Fenerbahçe Ülker'in yarı saha hücumundaki seçenekleri çok sınırlı. Bu sezon başından bu yana defalarca görüldü.
Maçın hızı düştüğü zaman Fenerbahçe'nin yarı sahadaki tek yaratıcısı Emir Preldziç oluyor. İşte o Preldziç, Fenerbahçe adına kötü bir günde olduğu zaman sarı-lacivertlilerin hücumu duruyor. Nitekim liderlik yapması beklenen Preldziç, maç boyunca hiç öne geçemeyen Fenerbahçe'nin beraberliği yakaladığı iki noktada da takımı öne geçirme fırsatına sahipti. Birinde ikide sıfır faul attı, diğerinde de kalabalığa girerek çok kritik bir top kaybetti.
Preldziç'in çok kötü oynadığı maçta kararlar iki kişiye kaldı: Bo McCalebb ve Nemanja Bjelica. Üçüncü maçın aksine Bjelica ortalarda olmadığından, sorumluluk tamamen Bo'nun omuzlarına yüklendi. Seri boyunca görüldüğü üzere Galatasaray Liv Hospital'ın savunmayı gömülü tutması, Bo McCalebb'ın şut tehdidinin olmamasını avantaja çevirmek için yapılan bir taktik. Ancak savunmayı gömülü tutmanın da belirli kuralları var. Eğer şut atmasını istediğiniz Bo McCalebb'a verdiğiniz mesafe çembere yaklaşmasına yetecek kadar çok olursa, o da cezayı keser. Nitekim Galatasaray savunması o dengeyi ayarlayamadı ve Bo önündeki boşluğu kullanarak kolay sayılar buldu. 10/15 atarak 22 sayı kaydetmesi galibiyet için yeterli değildi. Çünkü Fenerbahçe Ülker'in bireysel üretim yapacak bir skorere değil, hücumu çeşitlendirecek bir organizatöre ihtiyacı vardı. Kısacası, 82 sayı atmasına rağmen kötü hücum etti Fenerbahçe Ülker.

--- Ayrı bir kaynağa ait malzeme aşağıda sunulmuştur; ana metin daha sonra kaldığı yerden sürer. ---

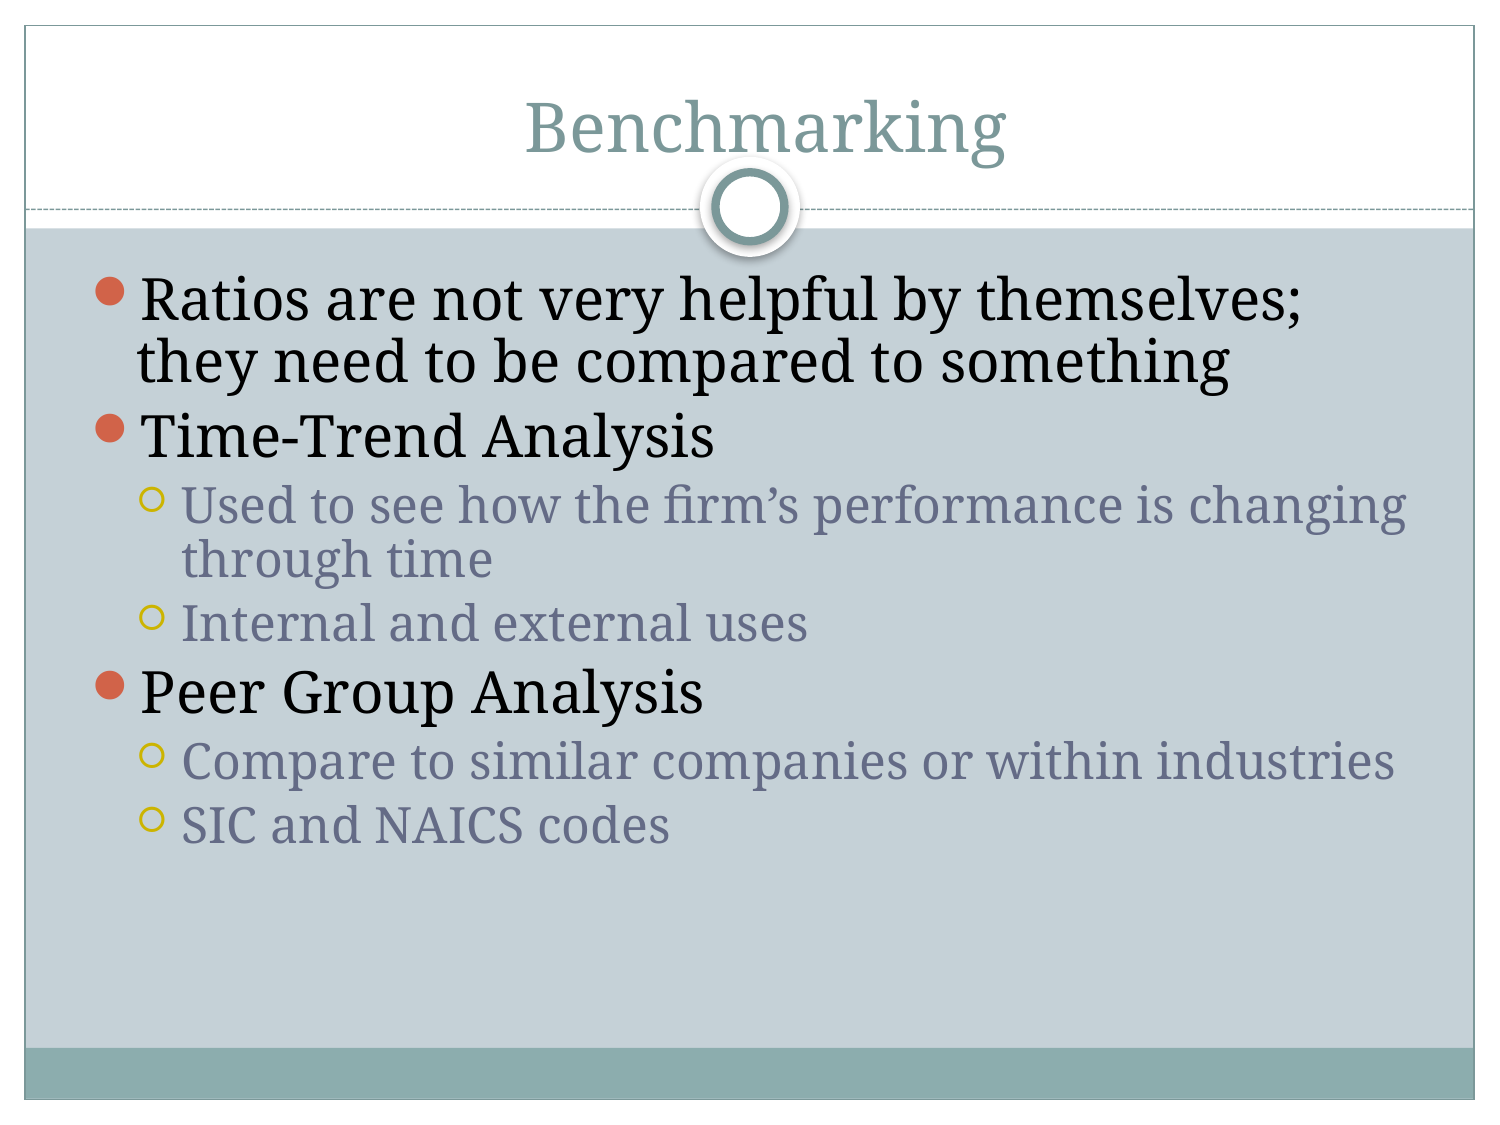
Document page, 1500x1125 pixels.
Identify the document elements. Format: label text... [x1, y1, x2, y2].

title Benchmarking [171, 54, 1362, 174]
text_box Ratios are not very helpful by themselves; they need to be compared to something Time-Trend Analysis Used to see how the firm’s performance is changing through time Internal and external uses Peer Group Analysis Compare to similar companies or within industries SIC and NAICS codes [76, 262, 1425, 1005]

Galatasaray Liv Hospital cephesindeyse yine farklı bir senaryo vardı. Ribaundları rakibine kaptıran ev sahibi, bu kez farklı hücum edebilmenin yollarını aradı. Çember savunmakta zorlanan Fenerbahçe'ye karşı Sinan Güler ve Manuchar Markoishvili'nin penetrelerini kullanan Galatasaray; dış şutlardaki yüksek isabet oranıyla maç içinde farkı iki kez açma fırsatı buldu. Ancak özellikle alan savunmasına karşı doğru şut seçmekte zorlanan Galatasaray, farkı da koruyamadı. Maçın kopma anında sahneye iki kişi çıktı: Carlos Arroyo ve Markoishvili. Alan savunmasında anlık reaksiyon hatalarını hisseden Arroyo nefis asistler yaptı. Markoishvili de ceza şutlarında hata yapmadı. Galatasaray belki çok farklı şeyler yapmıyor hücumda, ancak perde üzerinden hücum ederken durdurulması çok güç bir takım. Hele Arroyo skora böyle katkı yaparken… Son periyot da bunu gösterdi.
Teknik olarak konuşulabilecek farklı detayları da var maçın, ancak basketbol çok uzaklarda kalmaya başladı final serisinde. Derbi atmosferinde gelinen nokta iki takımın da ismine yakışmıyor. Kazanmaktan başka hiçbir sonucun kabul edilmediği, takım elbiseli kocaman adamların sokak ağzıyla konuştuğu bir ortamda, kazanmak için yolu önemsemez hale geldik. Ne yazık ki iki kulübün de adalet değil, imtiyaz peşinde olması başta hakemler olmak üzere diğer herkesin dengesini bozmuş durumda. Bu durumun yakın zamanda düzelmesini beklemek büyük hayalcilik olur. Fakat dört maç sonunda böyle bir noktaya geldiysek, serinin ilerleyen maçlarında iki salonda da bizi neler bekliyor, tahmin etmesi bile korkutucu.